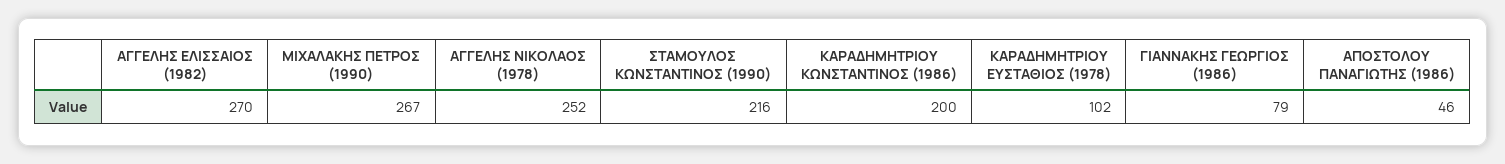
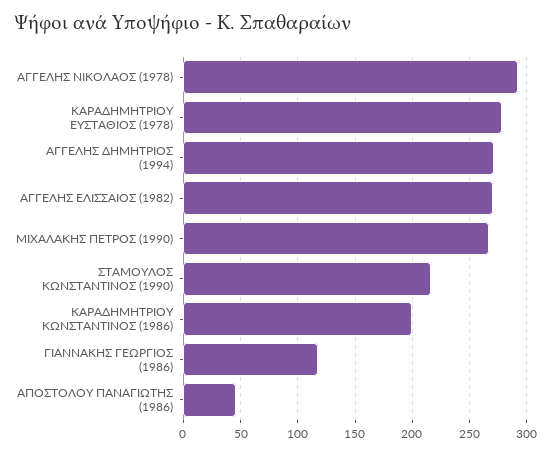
ΑΓΓΕΛΗΣ ΝΙΚΟΛΑΟΣ (1978): 252 -> 290
ΚΑΡΑΔΗΜΗΤΡΙΟΥ ΕΥΣΤΑΘΙΟΣ (1978): 102 -> 280
ΓΙΑΝΝΑΚΗΣ ΓΕΩΡΓΙΟΣ (1986): 79 -> 120
ΑΓΓΕΛΗΣ ΔΗΜΗΤΡΙΟΣ (1994): none -> 270

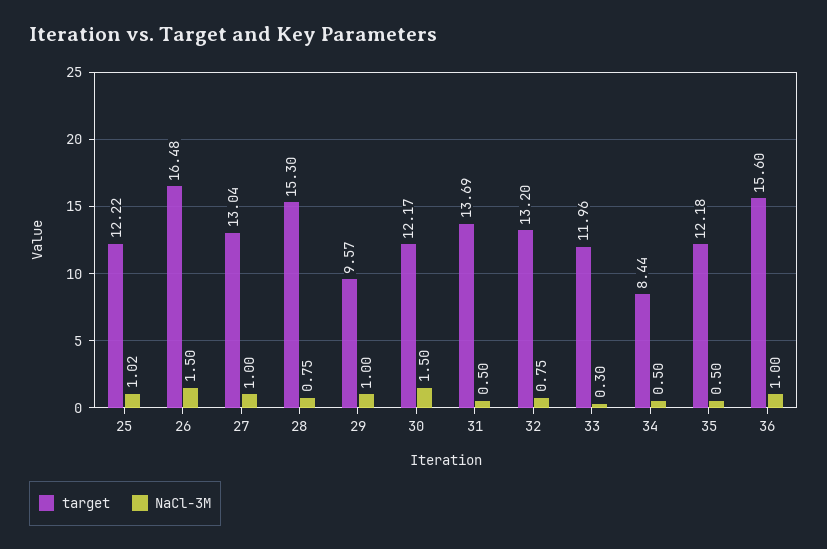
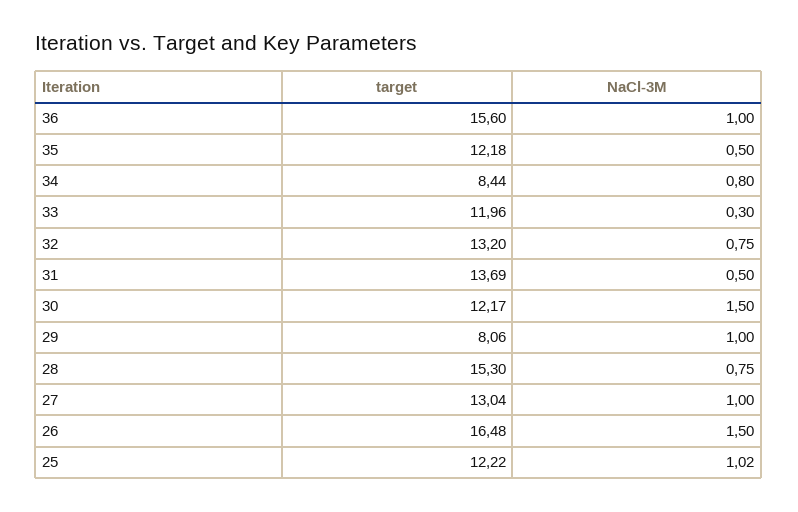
target, 29: 9.57 -> 8.06
NaCl-3M, 34: 0.5 -> 0.8

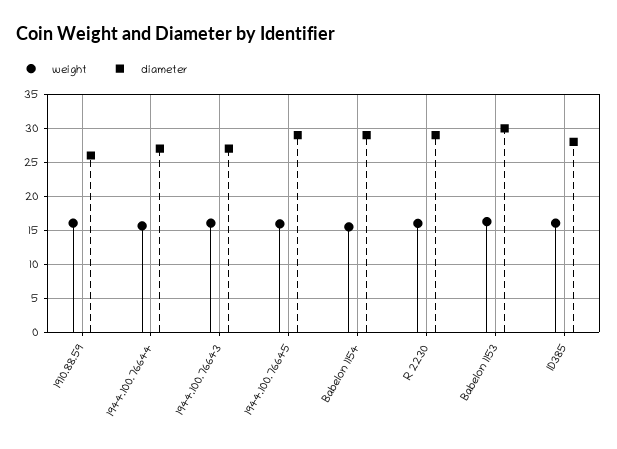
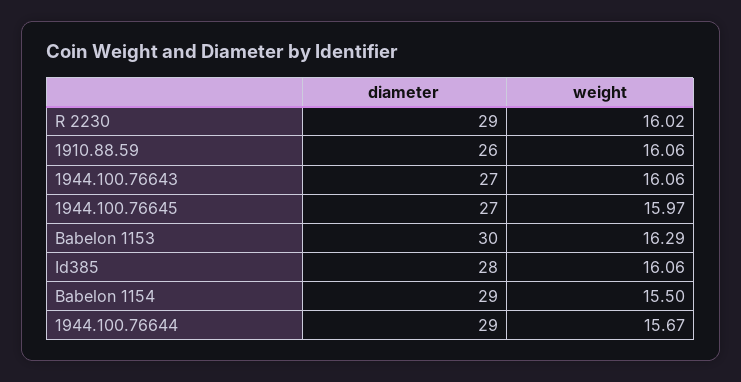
diameter, 1944.100.76644: 27 -> 29
diameter, 1944.100.76645: 29 -> 27

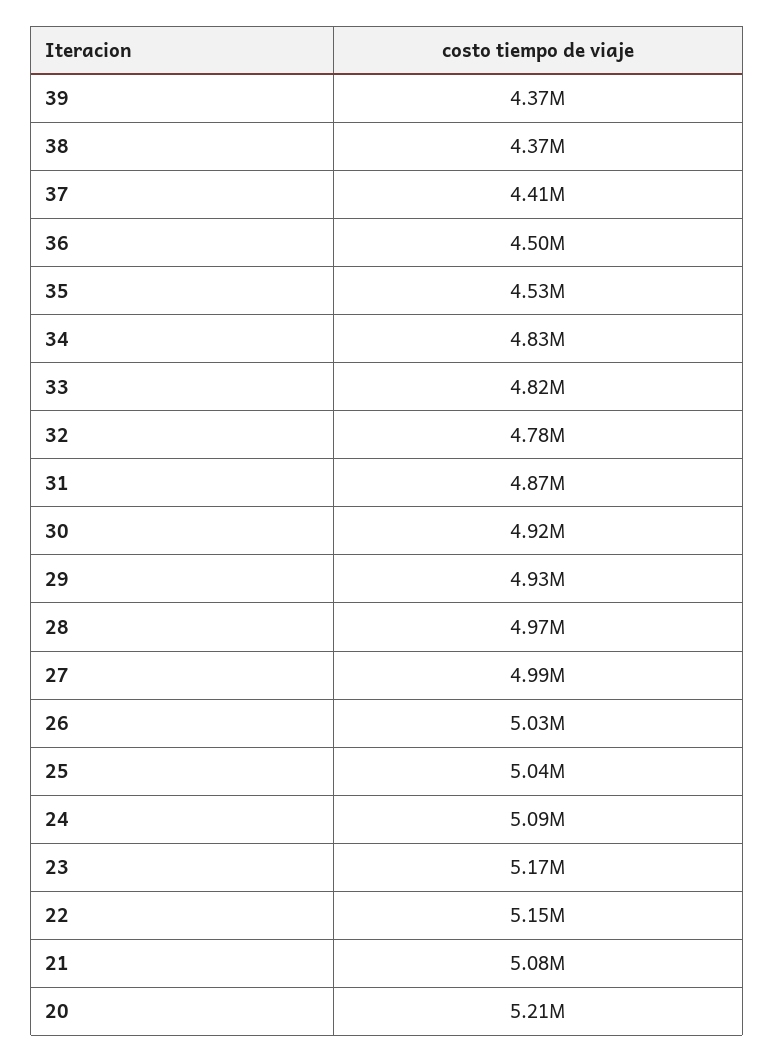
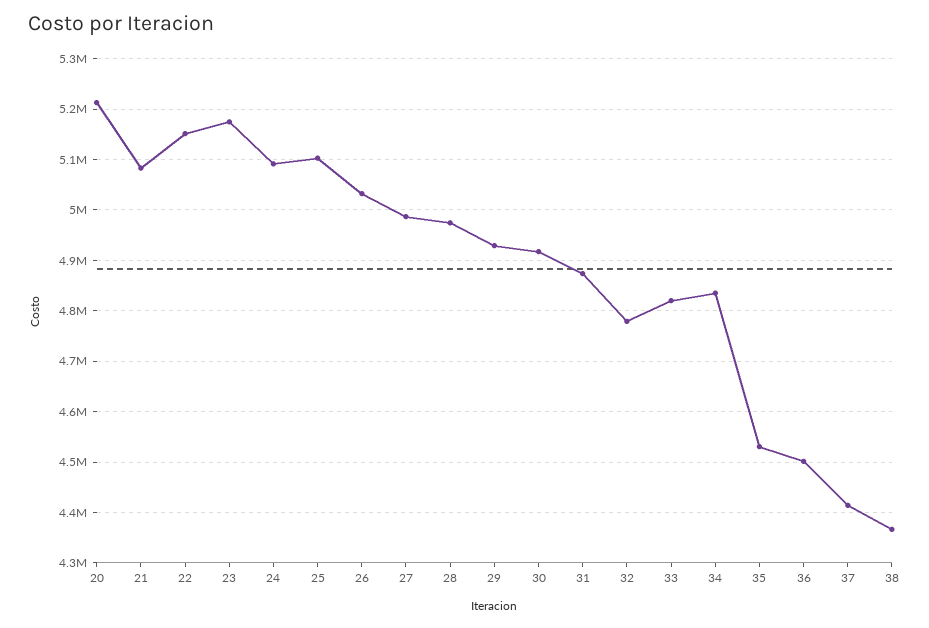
39: 4370000 -> none
25: 5040000 -> 5100000

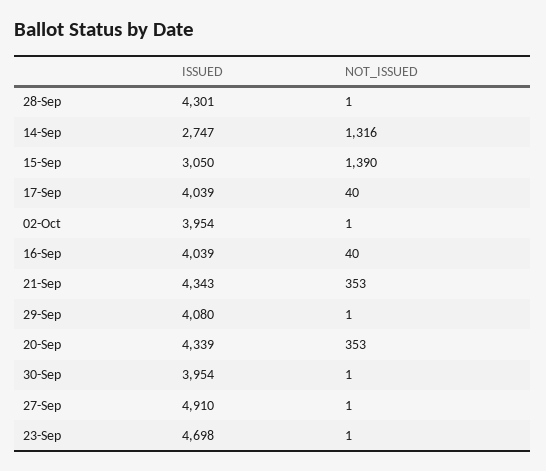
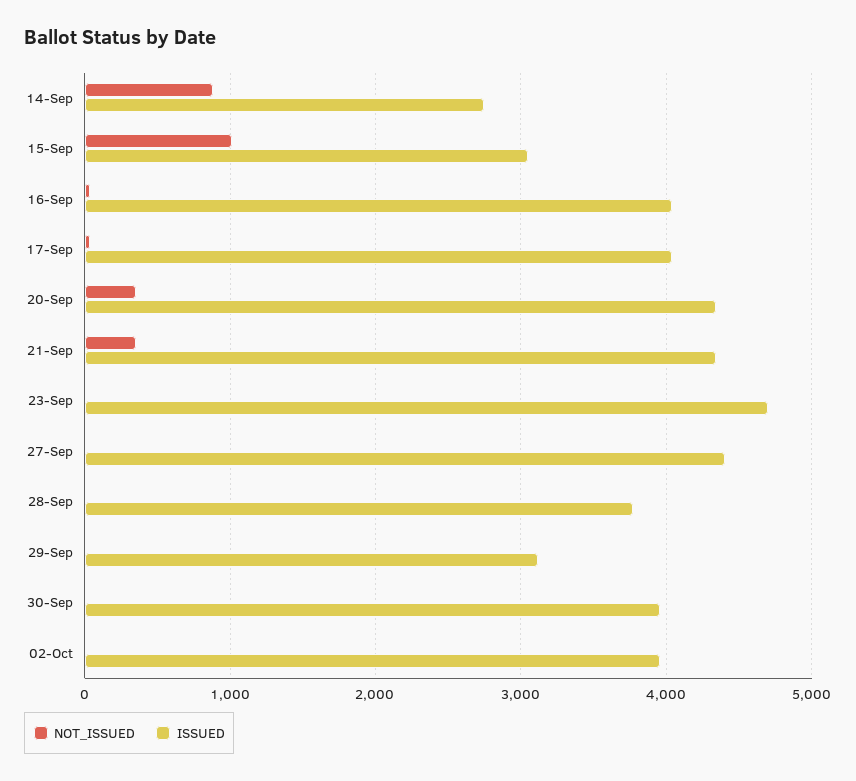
ISSUED, 28-Sep: 4301 -> 3800
NOT_ISSUED, 14-Sep: 1316 -> 900
NOT_ISSUED, 15-Sep: 1390 -> 1000
ISSUED, 29-Sep: 4080 -> 3100
ISSUED, 27-Sep: 4910 -> 4400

**REQUIREMENT:**
Reproduce the entries above exactly. Do not include the images.

**RESULT:**
ΑΓΓΕΛΗΣ ΝΙΚΟΛΑΟΣ (1978): 252 -> 290
ΚΑΡΑΔΗΜΗΤΡΙΟΥ ΕΥΣΤΑΘΙΟΣ (1978): 102 -> 280
ΓΙΑΝΝΑΚΗΣ ΓΕΩΡΓΙΟΣ (1986): 79 -> 120
ΑΓΓΕΛΗΣ ΔΗΜΗΤΡΙΟΣ (1994): none -> 270

target, 29: 9.57 -> 8.06
NaCl-3M, 34: 0.5 -> 0.8

diameter, 1944.100.76644: 27 -> 29
diameter, 1944.100.76645: 29 -> 27

39: 4370000 -> none
25: 5040000 -> 5100000

ISSUED, 28-Sep: 4301 -> 3800
NOT_ISSUED, 14-Sep: 1316 -> 900
NOT_ISSUED, 15-Sep: 1390 -> 1000
ISSUED, 29-Sep: 4080 -> 3100
ISSUED, 27-Sep: 4910 -> 4400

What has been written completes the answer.